How to create a PFX file

The file extension PFX stands for a certificate of the format PKCS#12, which contains the certificate, the intermediate certificate of the certificate authority, which ensures the trustworthiness of the certificate, and the private key. You can imagine the file as an archive, which contains everything needed for the import of the certificate.

SSLmarket purposely does not allow for the private key to be downloaded from the customer centre, as this would require saving the private key in our system, which we want to avoid.

You can generate the private key on our site together with the CSR, but you are responsible for saving it (for the subsequent installation of the certificate) yourself.

What do you need the PFX for? Particularly in the following cases:

  • You would like to install the certificate on a Windows server (IIS), but the CSR has not been generated in the IIS
  • You need the certificate for the Windows server, but the IIS is not available to you for the generation of the CSR
  • You generated the CSR key in SSLmarket and saved the private key. Now you need to import the certificate to a Windows server
  • You purchased a Code Signing certificate and you require the PFX file for singing.

FFor these and other situations, we are providing you with a tutorial.

How to create a PFX using OpenSSL

OpenSSL is a library (programme) available in every Unix operational system. If you have a Linux server or work with a Linux server, you will certainly find OpenSSL among the available programmes.

In OpenSSL you need to transfer the separately saved private key into a PFX (PKCS#12) file. You can do so with the following command: openssl pkcs12 -export -in linux_cert+ca.pem -inkey privateekey.key -out output.pfx

After the password, with which the certificate will be secured, has been specified, a file output.pfx will be created in the address book, in which you currently are - choose the name according to the command above.

How to create a PFX file on a Windows server

Obtain PFX form an existing certificate

The Windows operating system allows you to export an existing certificate as a PFX file from the Certificate Store by using the console MMC. You can choose this approach for Windows servers if the IIS saves the certificates in the Certificate Store.

The webserver IIS allows you to export the existing certificate into PFX directly from the list of certificates saved on the server. The private key and the CSR will be generated during the creation of the request in the IIS and the certificate will be imported back after it has been issued (both steps are described in our tutorials for the various Windows versions).

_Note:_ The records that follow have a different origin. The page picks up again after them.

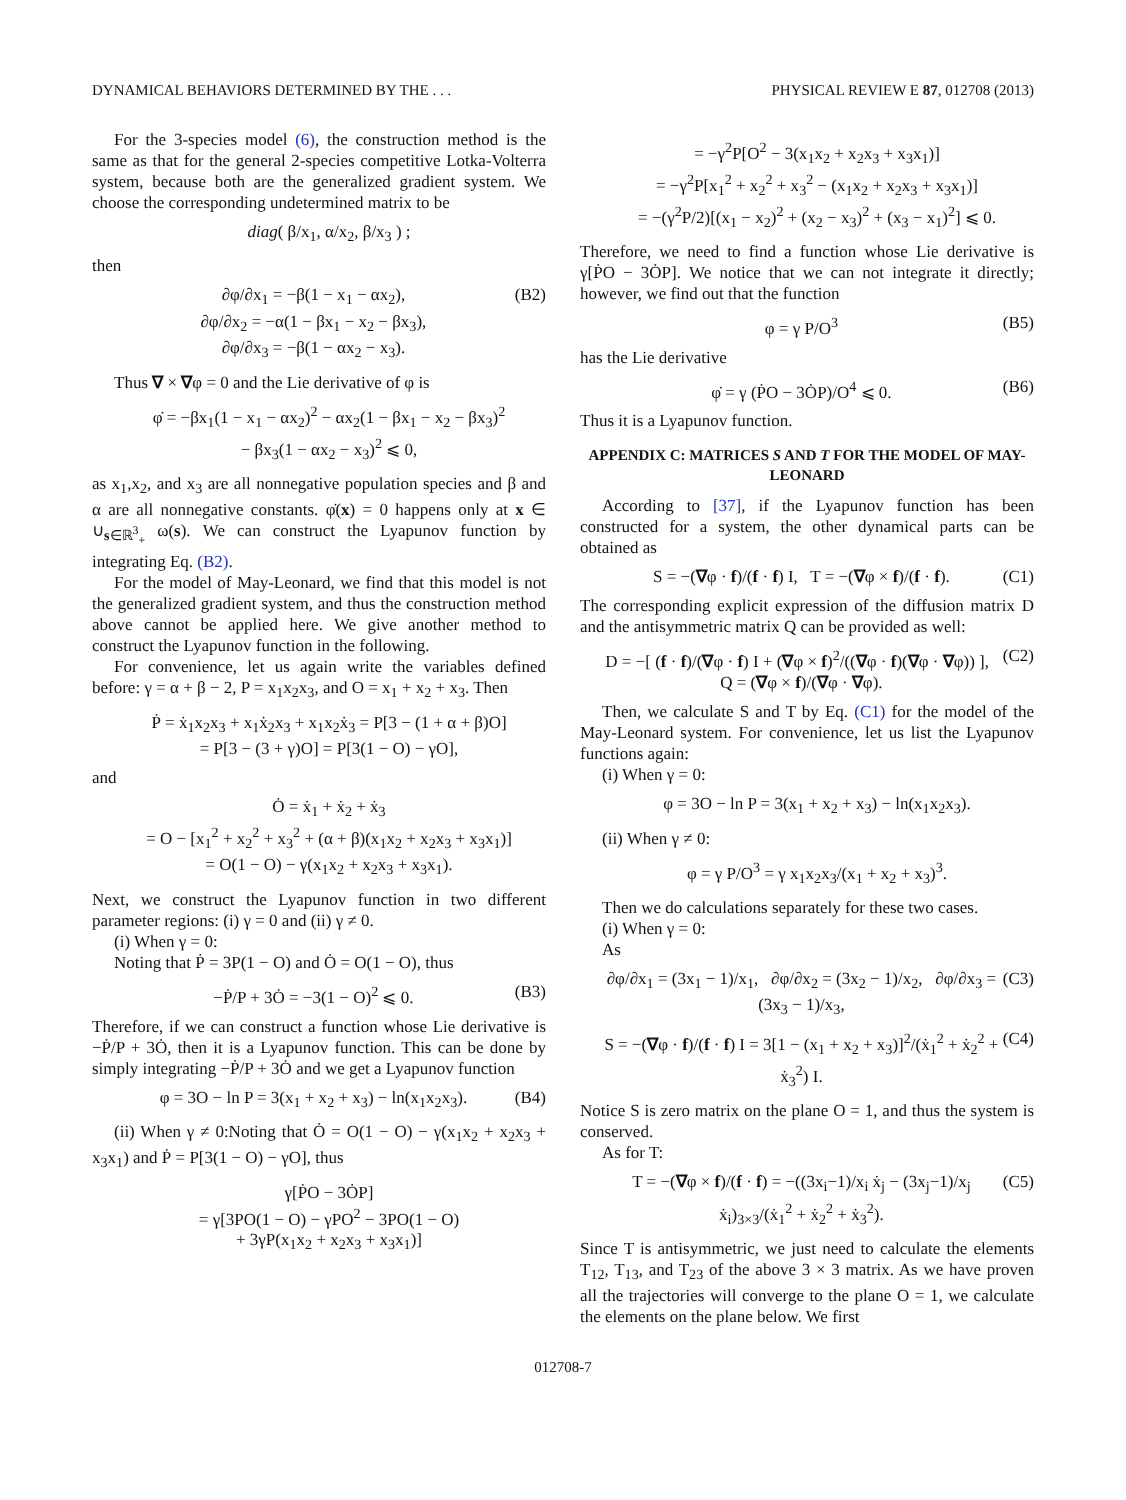DYNAMICAL BEHAVIORS DETERMINED BY THE . . . PHYSICAL REVIEW E 87, 012708 (2013)
For the 3-species model (6), the construction method is the same as that for the general 2-species competitive Lotka-Volterra system, because both are the generalized gradient system. We choose the corresponding undetermined matrix to be
diag( β/x<sub>1</sub>, α/x<sub>2</sub>, β/x<sub>3</sub> ) ;
then
∂φ/∂x<sub>1</sub> = −β(1 − x<sub>1</sub> − αx<sub>2</sub>),
∂φ/∂x<sub>2</sub> = −α(1 − βx<sub>1</sub> − x<sub>2</sub> − βx<sub>3</sub>),
∂φ/∂x<sub>3</sub> = −β(1 − αx<sub>2</sub> − x<sub>3</sub>). (B2)
Thus ∇ × ∇φ = 0 and the Lie derivative of φ is
φ̇ = −βx<sub>1</sub>(1 − x<sub>1</sub> − αx<sub>2</sub>)<sup>2</sup> − αx<sub>2</sub>(1 − βx<sub>1</sub> − x<sub>2</sub> − βx<sub>3</sub>)<sup>2</sup>
− βx<sub>3</sub>(1 − αx<sub>2</sub> − x<sub>3</sub>)<sup>2</sup> ⩽ 0,
as x<sub>1</sub>,x<sub>2</sub>, and x<sub>3</sub> are all nonnegative population species and β and α are all nonnegative constants. φ̇(x) = 0 happens only at x ∈ ∪<sub>s∈ℝ<sup>3</sup><sub>+</sub></sub> ω(s). We can construct the Lyapunov function by integrating Eq. (B2).
For the model of May-Leonard, we find that this model is not the generalized gradient system, and thus the construction method above cannot be applied here. We give another method to construct the Lyapunov function in the following.
For convenience, let us again write the variables defined before: γ = α + β − 2, P = x<sub>1</sub>x<sub>2</sub>x<sub>3</sub>, and O = x<sub>1</sub> + x<sub>2</sub> + x<sub>3</sub>. Then
Ṗ = ẋ<sub>1</sub>x<sub>2</sub>x<sub>3</sub> + x<sub>1</sub>ẋ<sub>2</sub>x<sub>3</sub> + x<sub>1</sub>x<sub>2</sub>ẋ<sub>3</sub> = P[3 − (1 + α + β)O]
= P[3 − (3 + γ)O] = P[3(1 − O) − γO],
and
Ȯ = ẋ<sub>1</sub> + ẋ<sub>2</sub> + ẋ<sub>3</sub>
= O − [x<sub>1</sub><sup>2</sup> + x<sub>2</sub><sup>2</sup> + x<sub>3</sub><sup>2</sup> + (α + β)(x<sub>1</sub>x<sub>2</sub> + x<sub>2</sub>x<sub>3</sub> + x<sub>3</sub>x<sub>1</sub>)]
= O(1 − O) − γ(x<sub>1</sub>x<sub>2</sub> + x<sub>2</sub>x<sub>3</sub> + x<sub>3</sub>x<sub>1</sub>).
Next, we construct the Lyapunov function in two different parameter regions: (i) γ = 0 and (ii) γ ≠ 0.
(i) When γ = 0:
Noting that Ṗ = 3P(1 − O) and Ȯ = O(1 − O), thus
−Ṗ/P + 3Ȯ = −3(1 − O)<sup>2</sup> ⩽ 0. (B3)
Therefore, if we can construct a function whose Lie derivative is −Ṗ/P + 3Ȯ, then it is a Lyapunov function. This can be done by simply integrating −Ṗ/P + 3Ȯ and we get a Lyapunov function
φ = 3O − ln P = 3(x<sub>1</sub> + x<sub>2</sub> + x<sub>3</sub>) − ln(x<sub>1</sub>x<sub>2</sub>x<sub>3</sub>). (B4)
(ii) When γ ≠ 0:Noting that Ȯ = O(1 − O) − γ(x<sub>1</sub>x<sub>2</sub> + x<sub>2</sub>x<sub>3</sub> + x<sub>3</sub>x<sub>1</sub>) and Ṗ = P[3(1 − O) − γO], thus
γ[ṖO − 3ȮP]
= γ[3PO(1 − O) − γPO<sup>2</sup> − 3PO(1 − O)
+ 3γP(x<sub>1</sub>x<sub>2</sub> + x<sub>2</sub>x<sub>3</sub> + x<sub>3</sub>x<sub>1</sub>)]
= −γ<sup>2</sup>P[O<sup>2</sup> − 3(x<sub>1</sub>x<sub>2</sub> + x<sub>2</sub>x<sub>3</sub> + x<sub>3</sub>x<sub>1</sub>)]
= −γ<sup>2</sup>P[x<sub>1</sub><sup>2</sup> + x<sub>2</sub><sup>2</sup> + x<sub>3</sub><sup>2</sup> − (x<sub>1</sub>x<sub>2</sub> + x<sub>2</sub>x<sub>3</sub> + x<sub>3</sub>x<sub>1</sub>)]
= −(γ<sup>2</sup>P/2)[(x<sub>1</sub> − x<sub>2</sub>)<sup>2</sup> + (x<sub>2</sub> − x<sub>3</sub>)<sup>2</sup> + (x<sub>3</sub> − x<sub>1</sub>)<sup>2</sup>] ⩽ 0.
Therefore, we need to find a function whose Lie derivative is γ[ṖO − 3ȮP]. We notice that we can not integrate it directly; however, we find out that the function
φ = γ P/O<sup>3</sup> (B5)
has the Lie derivative
φ̇ = γ (ṖO − 3ȮP)/O<sup>4</sup> ⩽ 0. (B6)
Thus it is a Lyapunov function.
APPENDIX C: MATRICES S AND T FOR THE MODEL OF MAY-LEONARD
According to [37], if the Lyapunov function has been constructed for a system, the other dynamical parts can be obtained as
S = −(∇φ · f)/(f · f) I, T = −(∇φ × f)/(f · f). (C1)
The corresponding explicit expression of the diffusion matrix D and the antisymmetric matrix Q can be provided as well:
D = −[ (f · f)/(∇φ · f) I + (∇φ × f)<sup>2</sup>/((∇φ · f)(∇φ · ∇φ)) ], Q = (∇φ × f)/(∇φ · ∇φ). (C2)
Then, we calculate S and T by Eq. (C1) for the model of the May-Leonard system. For convenience, let us list the Lyapunov functions again:
(i) When γ = 0:
φ = 3O − ln P = 3(x<sub>1</sub> + x<sub>2</sub> + x<sub>3</sub>) − ln(x<sub>1</sub>x<sub>2</sub>x<sub>3</sub>).
(ii) When γ ≠ 0:
φ = γ P/O<sup>3</sup> = γ x<sub>1</sub>x<sub>2</sub>x<sub>3</sub>/(x<sub>1</sub> + x<sub>2</sub> + x<sub>3</sub>)<sup>3</sup>.
Then we do calculations separately for these two cases.
(i) When γ = 0:
As
∂φ/∂x<sub>1</sub> = (3x<sub>1</sub> − 1)/x<sub>1</sub>, ∂φ/∂x<sub>2</sub> = (3x<sub>2</sub> − 1)/x<sub>2</sub>, ∂φ/∂x<sub>3</sub> = (3x<sub>3</sub> − 1)/x<sub>3</sub>, (C3)
S = −(∇φ · f)/(f · f) I = 3[1 − (x<sub>1</sub> + x<sub>2</sub> + x<sub>3</sub>)]<sup>2</sup>/(ẋ<sub>1</sub><sup>2</sup> + ẋ<sub>2</sub><sup>2</sup> + ẋ<sub>3</sub><sup>2</sup>) I. (C4)
Notice S is zero matrix on the plane O = 1, and thus the system is conserved.
As for T:
T = −(∇φ × f)/(f · f) = −((3x<sub>i</sub>−1)/x<sub>i</sub> ẋ<sub>j</sub> − (3x<sub>j</sub>−1)/x<sub>j</sub> ẋ<sub>i</sub>)<sub>3×3</sub>/(ẋ<sub>1</sub><sup>2</sup> + ẋ<sub>2</sub><sup>2</sup> + ẋ<sub>3</sub><sup>2</sup>). (C5)
Since T is antisymmetric, we just need to calculate the elements T<sub>12</sub>, T<sub>13</sub>, and T<sub>23</sub> of the above 3 × 3 matrix. As we have proven all the trajectories will converge to the plane O = 1, we calculate the elements on the plane below. We first
012708-7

The export is very easy – right click on the respective certificate and choose “export”. After the password, which secures the PFX file, has been entered, the certificate will be saved on the data medium.

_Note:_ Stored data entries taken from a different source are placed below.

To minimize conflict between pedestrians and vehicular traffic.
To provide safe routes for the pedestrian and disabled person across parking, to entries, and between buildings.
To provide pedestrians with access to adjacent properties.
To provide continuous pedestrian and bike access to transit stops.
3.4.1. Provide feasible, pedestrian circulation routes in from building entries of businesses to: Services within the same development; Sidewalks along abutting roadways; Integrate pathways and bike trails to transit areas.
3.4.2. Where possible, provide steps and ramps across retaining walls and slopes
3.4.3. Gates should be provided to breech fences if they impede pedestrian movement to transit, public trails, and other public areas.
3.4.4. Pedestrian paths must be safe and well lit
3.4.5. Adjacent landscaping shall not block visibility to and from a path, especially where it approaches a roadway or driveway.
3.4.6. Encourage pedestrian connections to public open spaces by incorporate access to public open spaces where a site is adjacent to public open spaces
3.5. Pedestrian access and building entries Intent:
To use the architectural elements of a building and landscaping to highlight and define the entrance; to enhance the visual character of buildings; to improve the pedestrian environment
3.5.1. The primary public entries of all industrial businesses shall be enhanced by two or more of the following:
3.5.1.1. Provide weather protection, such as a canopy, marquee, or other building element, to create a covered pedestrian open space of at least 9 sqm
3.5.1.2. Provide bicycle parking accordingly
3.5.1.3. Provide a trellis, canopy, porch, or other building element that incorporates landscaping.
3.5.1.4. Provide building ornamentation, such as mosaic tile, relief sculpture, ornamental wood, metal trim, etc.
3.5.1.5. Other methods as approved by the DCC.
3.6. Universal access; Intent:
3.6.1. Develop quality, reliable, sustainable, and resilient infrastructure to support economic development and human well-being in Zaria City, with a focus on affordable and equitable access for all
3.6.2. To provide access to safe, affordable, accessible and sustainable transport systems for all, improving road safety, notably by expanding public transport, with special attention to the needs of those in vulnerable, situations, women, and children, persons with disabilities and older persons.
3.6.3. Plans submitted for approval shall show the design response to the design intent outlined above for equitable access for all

Export des SSL-Zertifikats von IIS

Import of a new certificate and creation of the PFX file

Unfortunately, this approach is not possible. The certificate store in Windows does not support the import of the private key from the file, which is why you cannot connect the keys in the PFX file in the MMC console as in OpenSSL, which means, you can only import a PFX into the webserver IIS.

If you would like to import a new certificate to the Windows server, and the private key is not on the server (because you didn’t create the CSR on the server), you can take the following steps:

  • Create the PFX somewhere else (e.g. OpenSSL) and import the certificate afterwards as PFX.
  • Create a new request (CSR) on the server and have the certificate reissued. The certificate will be issued again for free and can be imported to the existing private key. You can request the reissue yourself in the administration of your customer account.

How to create the PFX file by using a third party application

You can create a PFX file from independent keys in a graphical programme in order to avoid using OpenSSL.

We recommend the open source application XCA as the best solution for this purpose. This intuitive programme allows you to administer all your certificates and keys. The main advantage is the automatic assignment of the keys to each other, which spares you from having to investigate, which key belongs to which certificate. The import of the keys is simple and the certificate can be exported into all formats.

Programme XCA for key administration

(In)security of the PFX file

The PFX file is always password protected, as it contains the private key. When generating the file, choose the password wisely as it can protect your certificate from unauthorised use. Any attacker would be delighted, if the password for the file were “12345” – the faster they can obtain access to the certificate.

With a stolen code signing certificate, the attacker could sign any files in the name of your company. This is why it is important to safely store the PFX file, or to purchase a Code Signing EV certificate. The Code Signing EV certificates are saved on tokens which makes unauthorised use in case of theft impossible: if the passwords is entered incorrectly several times in a row, the token will be blocked.